DESCRIPTION OF THE TASK:
Please locate each line in the material containing the string "skArc" and copy those lines out. Case counts, so only matches with identical capitalization qualify.

★ ★ ★

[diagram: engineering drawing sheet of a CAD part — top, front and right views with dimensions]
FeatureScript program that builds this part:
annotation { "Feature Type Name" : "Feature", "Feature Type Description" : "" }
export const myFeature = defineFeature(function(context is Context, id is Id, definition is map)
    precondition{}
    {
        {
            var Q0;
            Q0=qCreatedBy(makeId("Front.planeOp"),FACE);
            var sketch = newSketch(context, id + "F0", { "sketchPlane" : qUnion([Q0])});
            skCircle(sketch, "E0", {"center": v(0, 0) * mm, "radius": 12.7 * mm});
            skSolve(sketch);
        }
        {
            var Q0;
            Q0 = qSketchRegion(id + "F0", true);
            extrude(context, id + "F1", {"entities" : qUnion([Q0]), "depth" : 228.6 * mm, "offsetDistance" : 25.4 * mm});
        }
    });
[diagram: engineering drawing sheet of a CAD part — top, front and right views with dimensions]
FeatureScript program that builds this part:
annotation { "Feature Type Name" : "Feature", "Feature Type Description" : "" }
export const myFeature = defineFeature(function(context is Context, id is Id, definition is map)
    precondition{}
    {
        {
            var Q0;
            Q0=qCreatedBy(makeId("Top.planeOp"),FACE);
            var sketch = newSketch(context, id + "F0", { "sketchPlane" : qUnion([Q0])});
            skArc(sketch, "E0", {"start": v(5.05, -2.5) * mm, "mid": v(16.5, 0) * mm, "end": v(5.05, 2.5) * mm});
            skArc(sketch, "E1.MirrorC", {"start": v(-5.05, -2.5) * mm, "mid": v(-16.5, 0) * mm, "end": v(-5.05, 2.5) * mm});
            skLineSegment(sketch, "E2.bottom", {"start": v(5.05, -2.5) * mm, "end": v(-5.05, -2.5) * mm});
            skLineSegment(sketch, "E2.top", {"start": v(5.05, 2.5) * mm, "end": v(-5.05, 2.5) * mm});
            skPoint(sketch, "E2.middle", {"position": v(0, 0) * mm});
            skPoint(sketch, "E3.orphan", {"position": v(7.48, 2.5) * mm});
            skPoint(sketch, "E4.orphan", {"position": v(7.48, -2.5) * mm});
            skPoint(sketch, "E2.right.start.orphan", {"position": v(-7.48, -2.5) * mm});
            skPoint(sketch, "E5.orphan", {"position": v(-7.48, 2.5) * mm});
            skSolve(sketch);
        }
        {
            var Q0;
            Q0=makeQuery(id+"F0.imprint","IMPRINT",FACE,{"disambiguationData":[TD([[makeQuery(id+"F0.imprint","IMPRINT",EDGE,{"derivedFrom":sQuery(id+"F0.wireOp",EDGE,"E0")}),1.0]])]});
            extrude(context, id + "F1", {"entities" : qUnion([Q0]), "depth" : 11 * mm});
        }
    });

★ ★ ★

CORRECT ANSWER:
            skArc(sketch, "E0", {"start": v(5.05, -2.5) * mm, "mid": v(16.5, 0) * mm, "end": v(5.05, 2.5) * mm});
            skArc(sketch, "E1.MirrorC", {"start": v(-5.05, -2.5) * mm, "mid": v(-16.5, 0) * mm, "end": v(-5.05, 2.5) * mm});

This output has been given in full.